Trump times have crystallised the news media
world, promoting the top brands. At the same time, it is global
journalism that offers the most potential return in 2020 to 2030, as
Times CEO Mark Thompson said, speaking of “hundreds of millions of
college-educated English speakers” recently. While the Times’ “The
Daily” news podcast has offered up revelatory success extending the
Times beyond text to audio, the video frontier is one it should master.
CNN’s a force, but it doesn’t have the stature of the Times. Together,
they would have the largest journalistic workforce in the world.

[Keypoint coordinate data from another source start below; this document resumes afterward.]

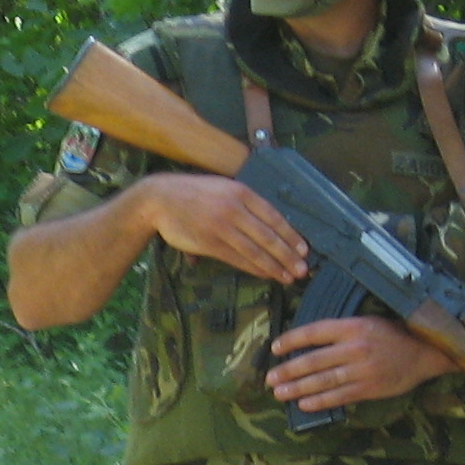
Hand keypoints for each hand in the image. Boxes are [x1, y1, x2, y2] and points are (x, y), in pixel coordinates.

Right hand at [141, 174, 308, 281]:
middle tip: (303, 270)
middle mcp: (234, 208)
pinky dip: (254, 268)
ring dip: (275, 266)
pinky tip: (266, 274)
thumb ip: (243, 202)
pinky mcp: (209, 242)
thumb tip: (267, 223)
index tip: (304, 250)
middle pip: (268, 236)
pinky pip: (238, 258)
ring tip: (289, 277)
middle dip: (288, 255)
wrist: (159, 199)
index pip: (274, 217)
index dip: (291, 236)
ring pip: (255, 250)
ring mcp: (221, 226)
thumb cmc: (193, 194)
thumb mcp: (223, 188)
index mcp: (241, 192)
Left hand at [266, 314, 452, 407]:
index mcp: (353, 326)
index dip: (292, 340)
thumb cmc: (393, 335)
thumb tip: (307, 343)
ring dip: (298, 388)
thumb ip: (340, 331)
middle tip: (270, 378)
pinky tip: (303, 404)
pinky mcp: (370, 388)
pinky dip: (320, 401)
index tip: (275, 348)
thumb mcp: (367, 322)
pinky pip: (340, 396)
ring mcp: (363, 369)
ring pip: (324, 380)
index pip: (314, 332)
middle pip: (314, 360)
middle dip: (288, 370)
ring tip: (280, 392)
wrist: (426, 353)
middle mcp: (356, 347)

Admittedly, this isn’t a new idea — I suggested a partnership five years
ago — but it’s one to newly ponder.
Lastly, both news institutions could see themselves strengthened against a new competitor — The Washington Post.
Jeff Bezos:
Which, of course, brings us to the billionaire
who’s shown what modest investment and confidence can do quickly in
propelling an older-school news brand into digital prominence.
“The Post is a vanity buy,” suggested one savvy news executive, when I suggested a Bezos buy. “CNN will need a business case.”
Perhaps, but at the age of 53 and almost US$100
billion in wealth, Bezos may be tempted to do in the digital age what
Turner audaciously did 37 years ago. Here, too, we see the potential of a
clear number one news giant, just as the Post itself has begun seeing
itself as much a global player as a national one. Think of the
synergies. As one wag suggested, “He could make ad-free OTT available to
Prime members or Kindle hardware owners!”
Vladimir Putin:
If an American billionaire can do it, why not a
Russian one? The Justice Department has finally acknowledged what RT
(Russia TV) has long been, an agent of state propaganda, and forced it
to register as a foreign agent. Putin’s now playing the game of the day:
false equivalence. He’s talked about demanding the license of U.S.
media trying to cover his country. Wouldn’t it be easier just to own a
worldwide cable news network?
While there may be some bothersome laws making
such an acquisition difficult, perhaps Putin’s friend in the White House
could smooth the path.
More plausibly, an exec pointed to other foreign
parties: “I wouldn’t rule out Alibaba or Tencent. Either can easily buy
it, and even the Justice Department will be very hard-pressed to make a
case on the regulatory or the foreign ownership front.”
Alibaba owns the South China Morning Post.